* _Assignment_:
Among the entries that follow, find every line with the word "triggered" and copy it.
Extracted data START
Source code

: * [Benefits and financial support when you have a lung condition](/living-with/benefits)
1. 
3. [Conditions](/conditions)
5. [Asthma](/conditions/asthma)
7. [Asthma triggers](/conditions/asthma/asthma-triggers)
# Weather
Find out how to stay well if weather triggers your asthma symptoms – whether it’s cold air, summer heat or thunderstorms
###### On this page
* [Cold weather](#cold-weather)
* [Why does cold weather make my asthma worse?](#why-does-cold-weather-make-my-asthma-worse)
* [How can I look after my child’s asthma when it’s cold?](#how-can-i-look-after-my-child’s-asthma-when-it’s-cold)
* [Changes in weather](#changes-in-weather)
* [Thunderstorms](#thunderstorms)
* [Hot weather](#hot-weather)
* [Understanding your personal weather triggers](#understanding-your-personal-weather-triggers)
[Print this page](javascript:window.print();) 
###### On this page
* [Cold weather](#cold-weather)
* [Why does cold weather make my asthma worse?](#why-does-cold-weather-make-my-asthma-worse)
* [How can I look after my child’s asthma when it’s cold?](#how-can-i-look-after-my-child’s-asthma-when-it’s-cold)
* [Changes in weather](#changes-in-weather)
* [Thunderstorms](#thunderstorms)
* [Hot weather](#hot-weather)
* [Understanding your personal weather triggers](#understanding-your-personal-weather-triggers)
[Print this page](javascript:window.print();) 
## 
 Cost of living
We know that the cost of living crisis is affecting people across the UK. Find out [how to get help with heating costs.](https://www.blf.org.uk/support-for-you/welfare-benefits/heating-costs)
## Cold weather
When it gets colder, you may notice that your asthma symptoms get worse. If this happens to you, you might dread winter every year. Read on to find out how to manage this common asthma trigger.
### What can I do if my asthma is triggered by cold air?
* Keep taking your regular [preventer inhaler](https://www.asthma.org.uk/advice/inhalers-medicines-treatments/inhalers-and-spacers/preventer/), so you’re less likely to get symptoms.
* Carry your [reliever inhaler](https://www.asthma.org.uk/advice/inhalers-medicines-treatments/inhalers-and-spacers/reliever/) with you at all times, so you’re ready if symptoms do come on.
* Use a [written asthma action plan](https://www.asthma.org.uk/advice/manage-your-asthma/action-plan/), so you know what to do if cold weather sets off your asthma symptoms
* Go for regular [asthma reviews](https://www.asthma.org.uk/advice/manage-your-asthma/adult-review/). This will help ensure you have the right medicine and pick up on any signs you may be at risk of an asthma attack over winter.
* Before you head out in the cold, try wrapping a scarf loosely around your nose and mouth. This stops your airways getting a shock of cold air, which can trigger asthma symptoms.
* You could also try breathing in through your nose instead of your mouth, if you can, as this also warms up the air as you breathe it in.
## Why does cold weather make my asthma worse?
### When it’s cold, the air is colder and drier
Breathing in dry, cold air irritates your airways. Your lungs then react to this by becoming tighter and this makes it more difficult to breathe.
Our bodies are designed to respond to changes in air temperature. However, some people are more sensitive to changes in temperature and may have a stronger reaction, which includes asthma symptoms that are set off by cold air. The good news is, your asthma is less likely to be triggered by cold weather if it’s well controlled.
Extracted data END
Extracted data START
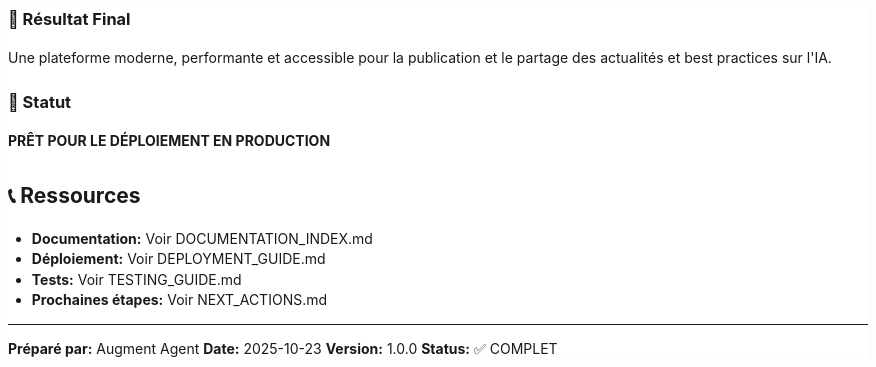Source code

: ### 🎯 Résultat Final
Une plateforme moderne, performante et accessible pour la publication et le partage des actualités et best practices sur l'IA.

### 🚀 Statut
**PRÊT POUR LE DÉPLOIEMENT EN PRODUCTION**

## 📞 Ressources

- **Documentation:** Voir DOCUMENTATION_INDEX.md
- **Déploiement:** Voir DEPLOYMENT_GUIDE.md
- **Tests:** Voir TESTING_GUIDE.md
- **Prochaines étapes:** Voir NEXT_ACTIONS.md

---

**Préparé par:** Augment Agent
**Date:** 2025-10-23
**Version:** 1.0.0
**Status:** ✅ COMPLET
Extracted data END
* _Written response_:
### What can I do if my asthma is triggered by cold air?
Our bodies are designed to respond to changes in air temperature. However, some people are more sensitive to changes in temperature and may have a stronger reaction, which includes asthma symptoms that are set off by cold air. The good news is, your asthma is less likely to be triggered by cold weather if it’s well controlled.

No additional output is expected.